Healthy Materials
Goldenrod brewing in Brooklyn. Foraged from Upstate, N.Y.
Color + Nature
Hand dyed naturally. Mindful design.
We use plants, not pollutants, to create color for our accessories collection. The beauty of aligning our design, development and production with the East Coast seasons truly defines how guided we are by nature. Each season nature brings us many gifts, including the colors we create. We expand on and discover more colors from season to season through growing dye plants and natural dyeing our textiles in house.
Our dye stuffs are mostly home grown, locally foraged or food scraps. At times we also use minerals and dye stuffs that we source from trusted suppliers.
Cotton, hemp, linen, silk, wool and cork are used across the collection. All natural materials that can be recycled, composted or renewed. We source from trusted suppliers and also work with local textile recycling companies to find our materials. The products we create with industry fabric scraps helps to add another one of a kind aspect to some styles in the collection.
Coreopsis Seedlings in our Brooklyn Studio.
Dye Gardens
Plant Color. From Seed to Fabric.Seedlings start in our Brooklyn studio and then get planted in our different gardens in Brooklyn, Central New Jersey and The Jersey Shore. This has been a great study in how different plants from the same seed grow and bloom in different environments in the NY metro area and how this affects their color.
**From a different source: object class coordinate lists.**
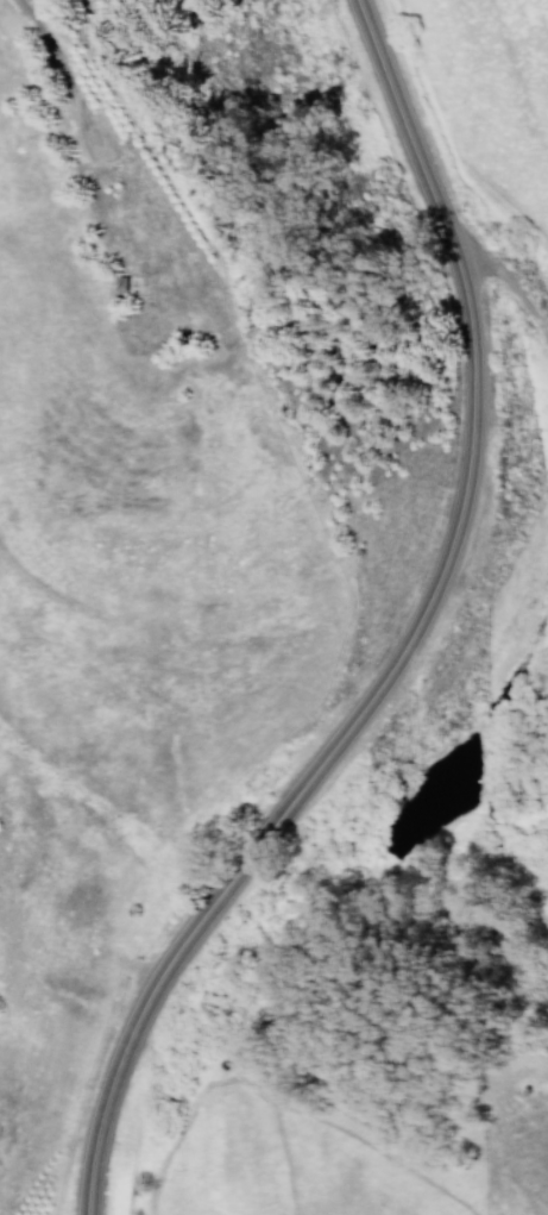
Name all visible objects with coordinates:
road: (69, 47)
road: (398, 117)
road: (127, 144)
road: (502, 283)
road: (335, 740)

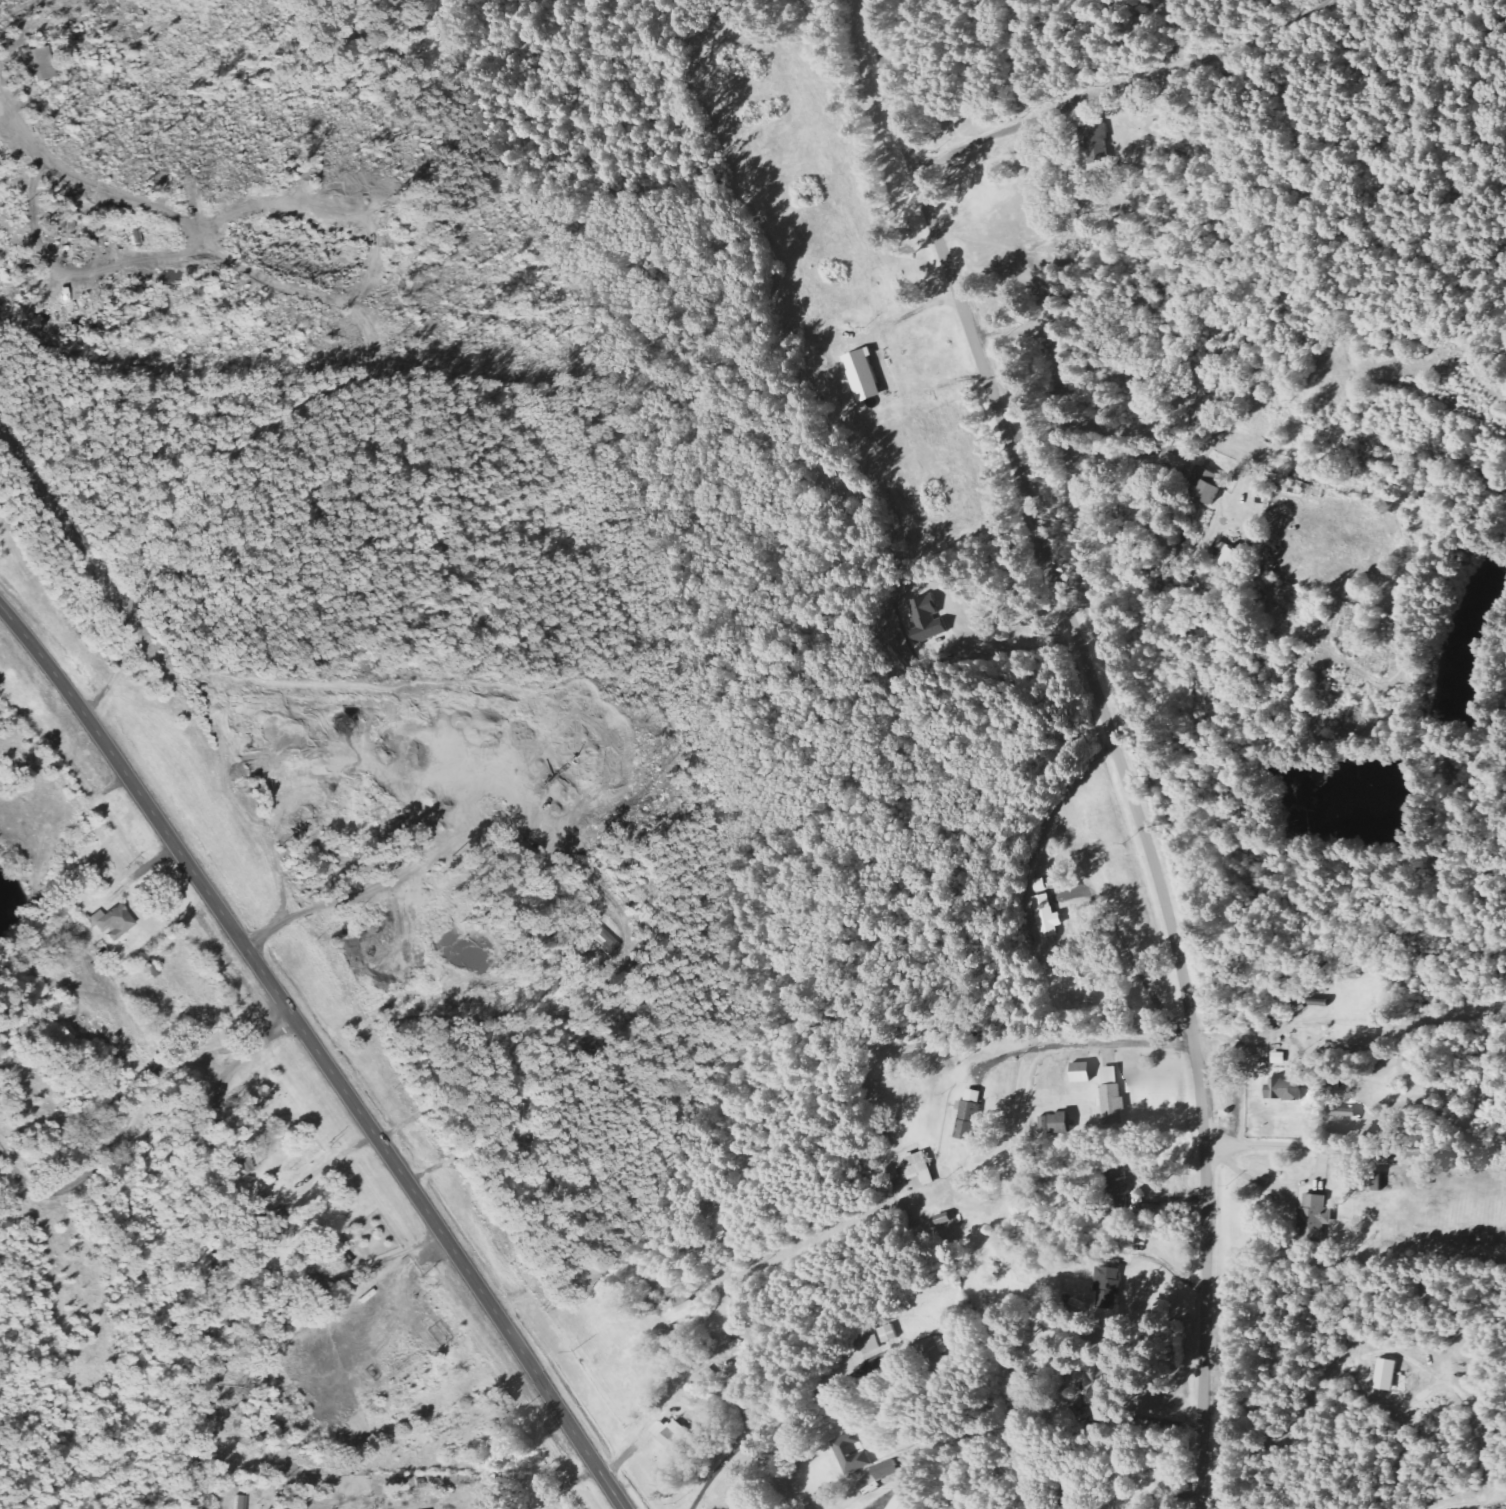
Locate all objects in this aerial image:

We are a family of gardeners, farmers and plant lovers. Kelocabay could not be as close to nature as we are if it weren't for the dye gardens we created in New Jersey at my family's homes along with my urban container garden in Brooklyn, NY. When I discovered natural dyeing, I realized many dye plants already grew in my Mom's gardens. She loves gardening and flowers, so now in her retirement she helps grow and tend many of the dye plants we use in our collections.
My urban gardening started back in 2002 when I first moved to Brooklyn. I started growing many different varieties of herbs and roses which led to potpourri making for holiday gifts. When natural dyeing found me while I was starting to develop my own sustainable accessory collection, it was a marriage of my greatest loves; gardening and plants alongside design and textiles.
End of season Indigo harvest in Central N.J. dye garden.